Employees’ performance reviews offer a good setting to cooperatively create these individual career plans. What specific goals would employees like to reach in the coming year and beyond? What skills and experiences would you like them to add? What resources can you add to help employees reach them? If you put those expectations onto a timeline, you will have taken a good step toward helping your employees grow, become more fulfilled in their work and become more valuable to your organization too.
Create a Culture of Ingagement
It is possible to create a partnership with your employees where they engage their emotions, minds and hearts in the process of working with you. Here are some ways to do that that have I seen work beautifully in the companies I have worked in and led:
- Let people help develop your company’s vision. I like to begin meetings by asking attendees to describe the company’s vision in their own words. When people help shape who you are and what you will become, chances are much better that they won’t just come to work and do what is expected of them. They will fall in love with you.
- Encourage, solicit, capture, develop and implement ideas. I favor open meetings where you capture ideas on whiteboards, discuss them, and put them into practice whenever possible. If you cannot utilize an idea, explain why and engage with its creator to come up with more. Above all, never let an idea go unnoticed or die.
- Offer a high level of autonomy to employees. If they are passionate about something they would like to do, let them try them you possibly can – even if you suspect that things might not work out perfectly. Good leaders are willing to be proven wrong.
- Hire people with the right attitude. Attitude is infectious. Good attitudes can spread throughout an entire organization. Unfortunately, a negative one can too.
Offer Benefits that Matter
Offering excellent benefits to the people in your company is expensive – no question – but it is critical to cultivating and retaining a strong employee base. And as we noted at the start of this chapter, your staff is your greatest asset.
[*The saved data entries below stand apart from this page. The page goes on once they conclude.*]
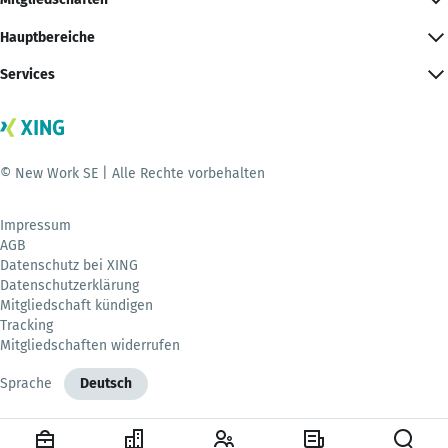
Hauptbereiche
Services
© New Work SE | Alle Rechte vorbehalten
Impressum
AGB
Datenschutz bei XING
Datenschutzerklärung
Mitgliedschaft kündigen
Tracking
Mitgliedschaften widerrufen
Sprache
Deutsch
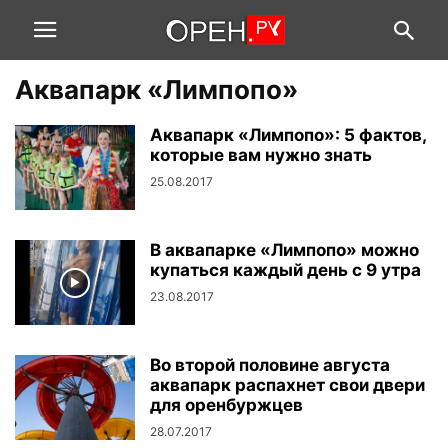
Аквапарк «Лимпопо»
Аквапарк «Лимпопо»: 5 фактов,
которые вам нужно знать
25.08.2017
В аквапарке «Лимпопо» можно
купаться каждый день с 9 утра
23.08.2017
Во второй половине августа
аквапарк распахнет свои двери
для оренбуржцев
28.07.2017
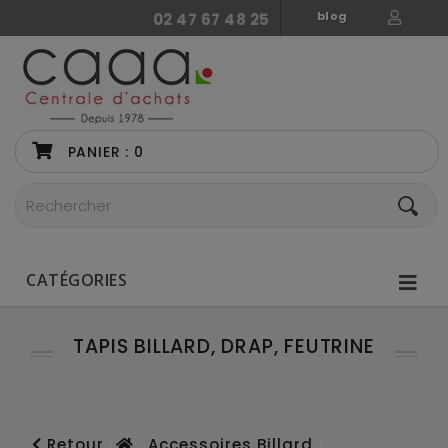
blog
02 47 67 48 25
PANIER :
0
CATÉGORIES
TAPIS BILLARD, DRAP, FEUTRINE
Retour
Accessoires Billard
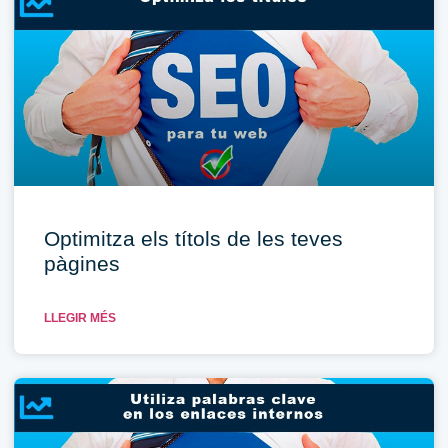
Optimitza els títols de les teves
pàgines
LLEGIR MÉS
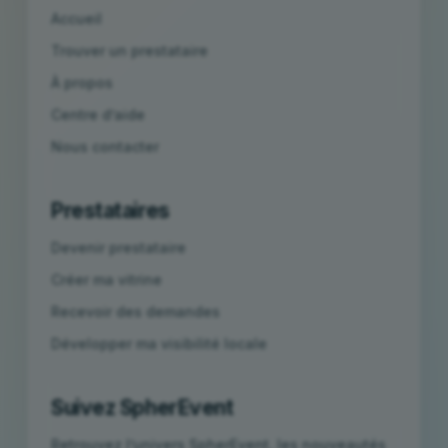
Accueil
Trouver un prestataire
À propos
Centre d’aide
Nous contacter
Prestataires
Devenir prestataire
Créer ma vitrine
Recevoir des demandes
Développer ma visibilité locale
Suivez SpherEvent
Retrouvez l’univers SpherEvent, les nouveautés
Benefits keep people within your organization. If you are not providing comprehensive healthcare coverage and another company offers a better package, people in your company will look for work at that other company. The same is true in relation to funding a 401(k).
I have been a small businessperson and I have worked for large companies, too. I am fully aware of how time-consuming and expensive it is for small businesses to offer good benefits. But the reality is that doing so is worth it. The money you invest is money well spent – and the investment you make will be repaid many times over.